Amongst mathematicians, the normative view is that while diagrams are useful for the construction of proofs, they are expected to play an ancillary role in the presentation of proof, such as helping the reader understand the proof. In principle, the validity of the proof should not be altered by the removal of the diagram. Without necessarily endorsing this viewpoint, Inglis and Mejia-Ramos (2009a) asserted that the common view on the relationship between diagrams and proof presentation is this: “Pictures may be useful heuristic tools which suggest ways of understanding proofs but that they are nevertheless inappropriate when it comes to providing unequivocal reliable evidence to support a mathematical claim, let alone providing a proof” (p. 100). There is suggestive empirical evidence to support Inglis and Mejia-Ramos’ claim. For example, these authors (Inglis and Mejia-Ramos 2009b) conducted a series of experiments in which mathematicians were asked how persuasive they found various mathematical arguments to be. The mathematicians judged the visual arguments that they evaluated as significantly less persuasive than the conventional symbolic proofs that they read (for further evidence, see Inglis and Mejia-Ramos 2009a). This was the case even though the visual argument was written by a famous mathematician and is generally regarded as mathematically correct. Recently, several philosophers have argued that visual arguments should be perfectly convincing and hence ought to be acceptable in a proof (e.g., Azzouni 2013; Feferman 2012; Kupla 2009). However, as these authors are arguing against the status quo-- i.e., that such arguments are usually regarded as unacceptable-- the existence of these essays in support of visual arguments offers further evidence for the viewpoint that diagrammatic reasoning is not currently permissible in a proof.

▶ Instruction 1
List every work cited in the passage on diagrams in mathematical proof, giving each by author and year.
▶ Instruction 2
Summarize the passage on diagrams in mathematical proof in two sentences.

▶ Dataset records

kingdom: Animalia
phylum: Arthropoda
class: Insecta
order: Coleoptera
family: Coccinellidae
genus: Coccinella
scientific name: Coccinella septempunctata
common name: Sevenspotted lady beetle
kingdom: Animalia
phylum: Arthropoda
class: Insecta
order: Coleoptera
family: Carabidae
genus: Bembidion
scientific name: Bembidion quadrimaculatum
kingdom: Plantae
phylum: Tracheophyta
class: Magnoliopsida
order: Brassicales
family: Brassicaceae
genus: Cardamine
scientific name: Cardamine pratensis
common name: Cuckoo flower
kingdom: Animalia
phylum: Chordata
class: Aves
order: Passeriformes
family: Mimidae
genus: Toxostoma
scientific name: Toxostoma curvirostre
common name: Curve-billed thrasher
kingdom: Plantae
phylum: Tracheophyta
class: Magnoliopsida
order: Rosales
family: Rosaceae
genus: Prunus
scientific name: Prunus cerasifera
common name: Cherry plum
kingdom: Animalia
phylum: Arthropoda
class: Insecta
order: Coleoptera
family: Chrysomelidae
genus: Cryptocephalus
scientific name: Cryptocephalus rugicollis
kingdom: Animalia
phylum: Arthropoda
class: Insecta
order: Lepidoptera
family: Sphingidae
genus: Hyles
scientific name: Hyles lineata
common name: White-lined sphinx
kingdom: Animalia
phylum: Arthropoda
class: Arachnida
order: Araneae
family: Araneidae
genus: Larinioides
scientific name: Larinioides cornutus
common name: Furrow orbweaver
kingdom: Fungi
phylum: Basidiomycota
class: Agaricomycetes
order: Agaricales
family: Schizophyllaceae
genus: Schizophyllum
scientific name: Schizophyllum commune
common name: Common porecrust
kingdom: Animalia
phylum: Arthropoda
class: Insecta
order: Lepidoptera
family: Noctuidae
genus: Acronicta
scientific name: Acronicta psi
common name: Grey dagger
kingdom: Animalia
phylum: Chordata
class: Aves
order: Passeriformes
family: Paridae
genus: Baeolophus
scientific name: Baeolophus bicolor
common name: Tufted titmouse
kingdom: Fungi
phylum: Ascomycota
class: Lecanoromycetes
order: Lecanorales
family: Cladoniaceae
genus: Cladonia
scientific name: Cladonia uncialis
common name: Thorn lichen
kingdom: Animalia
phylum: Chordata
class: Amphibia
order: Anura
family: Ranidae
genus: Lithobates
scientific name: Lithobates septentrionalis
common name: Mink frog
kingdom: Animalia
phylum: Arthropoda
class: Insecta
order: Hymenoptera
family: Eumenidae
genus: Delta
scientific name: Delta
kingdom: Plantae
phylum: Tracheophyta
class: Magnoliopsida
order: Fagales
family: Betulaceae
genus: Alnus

▶ Final answer 1
Inglis and Mejia-Ramos 2009a
Inglis and Mejia-Ramos 2009b
Azzouni 2013
Feferman 2012
Kupla 2009

▶ Final answer 2
Among mathematicians, the normative view holds that diagrams help in constructing and understanding proofs but play only an ancillary role in presenting them, and experiments by Inglis and Mejia-Ramos found that mathematicians judged visual arguments significantly less persuasive than conventional symbolic proofs. Although several philosophers have recently argued that visual arguments ought to be acceptable in a proof, their arguing against the status quo is itself further evidence that diagrammatic reasoning is not currently permissible in a proof.